§ Exercise details
Write out the full listing below exactly as given.
========================================================================
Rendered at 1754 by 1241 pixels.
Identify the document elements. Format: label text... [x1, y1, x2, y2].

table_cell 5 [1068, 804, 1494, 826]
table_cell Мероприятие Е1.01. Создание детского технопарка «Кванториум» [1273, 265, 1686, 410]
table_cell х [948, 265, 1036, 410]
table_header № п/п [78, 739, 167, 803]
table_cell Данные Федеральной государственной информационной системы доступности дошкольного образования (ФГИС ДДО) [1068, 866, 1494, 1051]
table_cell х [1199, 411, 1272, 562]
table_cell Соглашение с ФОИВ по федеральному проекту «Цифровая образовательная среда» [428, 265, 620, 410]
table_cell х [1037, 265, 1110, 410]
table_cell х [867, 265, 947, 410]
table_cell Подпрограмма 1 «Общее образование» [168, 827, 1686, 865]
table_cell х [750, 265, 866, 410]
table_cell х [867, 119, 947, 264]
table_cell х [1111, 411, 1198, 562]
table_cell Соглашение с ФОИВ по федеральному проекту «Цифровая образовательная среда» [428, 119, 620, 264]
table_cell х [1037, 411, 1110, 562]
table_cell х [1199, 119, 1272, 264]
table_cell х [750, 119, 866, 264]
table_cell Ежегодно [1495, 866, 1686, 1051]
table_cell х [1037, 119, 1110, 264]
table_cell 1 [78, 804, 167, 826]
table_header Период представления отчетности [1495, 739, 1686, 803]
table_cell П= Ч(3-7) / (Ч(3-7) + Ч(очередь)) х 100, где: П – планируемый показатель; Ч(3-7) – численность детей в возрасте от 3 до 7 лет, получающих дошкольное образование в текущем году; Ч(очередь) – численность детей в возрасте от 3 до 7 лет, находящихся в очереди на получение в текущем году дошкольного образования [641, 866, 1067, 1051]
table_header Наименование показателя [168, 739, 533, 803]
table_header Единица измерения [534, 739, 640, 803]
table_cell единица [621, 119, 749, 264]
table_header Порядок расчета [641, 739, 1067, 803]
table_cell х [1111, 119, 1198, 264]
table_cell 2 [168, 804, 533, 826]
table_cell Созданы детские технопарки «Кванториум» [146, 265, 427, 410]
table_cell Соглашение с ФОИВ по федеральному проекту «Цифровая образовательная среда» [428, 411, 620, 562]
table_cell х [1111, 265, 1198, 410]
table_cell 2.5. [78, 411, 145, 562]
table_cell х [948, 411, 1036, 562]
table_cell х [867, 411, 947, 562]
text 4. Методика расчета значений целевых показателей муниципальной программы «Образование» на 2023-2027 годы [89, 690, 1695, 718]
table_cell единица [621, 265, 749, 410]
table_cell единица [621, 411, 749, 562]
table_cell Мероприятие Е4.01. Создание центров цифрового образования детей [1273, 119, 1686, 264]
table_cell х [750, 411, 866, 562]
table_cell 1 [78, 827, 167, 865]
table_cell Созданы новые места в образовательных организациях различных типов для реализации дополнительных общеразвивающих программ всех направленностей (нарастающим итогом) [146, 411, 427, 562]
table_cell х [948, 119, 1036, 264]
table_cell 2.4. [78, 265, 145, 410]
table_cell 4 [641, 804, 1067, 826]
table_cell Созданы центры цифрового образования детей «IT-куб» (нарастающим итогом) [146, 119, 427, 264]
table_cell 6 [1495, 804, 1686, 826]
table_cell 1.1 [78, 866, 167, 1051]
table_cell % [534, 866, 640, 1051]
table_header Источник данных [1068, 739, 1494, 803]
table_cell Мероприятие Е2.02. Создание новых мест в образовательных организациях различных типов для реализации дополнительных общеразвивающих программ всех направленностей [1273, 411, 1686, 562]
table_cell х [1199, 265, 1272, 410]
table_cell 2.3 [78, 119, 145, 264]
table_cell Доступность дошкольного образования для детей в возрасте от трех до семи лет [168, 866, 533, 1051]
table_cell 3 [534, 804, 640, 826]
========================================================================
§ Task answer
Rendered at 1754 by 1241 pixels.
Identify the document elements. Format: label text... [x1, y1, x2, y2].

table_cell 5 [1068, 804, 1494, 826]
table_cell Мероприятие Е1.01. Создание детского технопарка «Кванториум» [1273, 265, 1686, 410]
table_cell х [948, 265, 1036, 410]
table_header № п/п [78, 739, 167, 803]
table_cell Данные Федеральной государственной информационной системы доступности дошкольного образования (ФГИС ДДО) [1068, 866, 1494, 1051]
table_cell х [1199, 411, 1272, 562]
table_cell Соглашение с ФОИВ по федеральному проекту «Цифровая образовательная среда» [428, 265, 620, 410]
table_cell х [1037, 265, 1110, 410]
table_cell х [867, 265, 947, 410]
table_cell Подпрограмма 1 «Общее образование» [168, 827, 1686, 865]
table_cell х [750, 265, 866, 410]
table_cell х [867, 119, 947, 264]
table_cell х [1111, 411, 1198, 562]
table_cell Соглашение с ФОИВ по федеральному проекту «Цифровая образовательная среда» [428, 119, 620, 264]
table_cell х [1037, 411, 1110, 562]
table_cell х [1199, 119, 1272, 264]
table_cell х [750, 119, 866, 264]
table_cell Ежегодно [1495, 866, 1686, 1051]
table_cell х [1037, 119, 1110, 264]
table_cell 1 [78, 804, 167, 826]
table_header Период представления отчетности [1495, 739, 1686, 803]
table_cell П= Ч(3-7) / (Ч(3-7) + Ч(очередь)) х 100, где: П – планируемый показатель; Ч(3-7) – численность детей в возрасте от 3 до 7 лет, получающих дошкольное образование в текущем году; Ч(очередь) – численность детей в возрасте от 3 до 7 лет, находящихся в очереди на получение в текущем году дошкольного образования [641, 866, 1067, 1051]
table_header Наименование показателя [168, 739, 533, 803]
table_header Единица измерения [534, 739, 640, 803]
table_cell единица [621, 119, 749, 264]
table_header Порядок расчета [641, 739, 1067, 803]
table_cell х [1111, 119, 1198, 264]
table_cell 2 [168, 804, 533, 826]
table_cell Созданы детские технопарки «Кванториум» [146, 265, 427, 410]
table_cell Соглашение с ФОИВ по федеральному проекту «Цифровая образовательная среда» [428, 411, 620, 562]
table_cell х [1111, 265, 1198, 410]
table_cell 2.5. [78, 411, 145, 562]
table_cell х [948, 411, 1036, 562]
table_cell х [867, 411, 947, 562]
text 4. Методика расчета значений целевых показателей муниципальной программы «Образование» на 2023-2027 годы [89, 690, 1695, 718]
table_cell единица [621, 265, 749, 410]
table_cell единица [621, 411, 749, 562]
table_cell Мероприятие Е4.01. Создание центров цифрового образования детей [1273, 119, 1686, 264]
table_cell х [750, 411, 866, 562]
table_cell 1 [78, 827, 167, 865]
table_cell Созданы новые места в образовательных организациях различных типов для реализации дополнительных общеразвивающих программ всех направленностей (нарастающим итогом) [146, 411, 427, 562]
table_cell х [948, 119, 1036, 264]
table_cell 2.4. [78, 265, 145, 410]
table_cell 4 [641, 804, 1067, 826]
table_cell Созданы центры цифрового образования детей «IT-куб» (нарастающим итогом) [146, 119, 427, 264]
table_cell 6 [1495, 804, 1686, 826]
table_cell 1.1 [78, 866, 167, 1051]
table_cell % [534, 866, 640, 1051]
table_header Источник данных [1068, 739, 1494, 803]
table_cell Мероприятие Е2.02. Создание новых мест в образовательных организациях различных типов для реализации дополнительных общеразвивающих программ всех направленностей [1273, 411, 1686, 562]
table_cell х [1199, 265, 1272, 410]
table_cell 2.3 [78, 119, 145, 264]
table_cell Доступность дошкольного образования для детей в возрасте от трех до семи лет [168, 866, 533, 1051]
table_cell 3 [534, 804, 640, 826]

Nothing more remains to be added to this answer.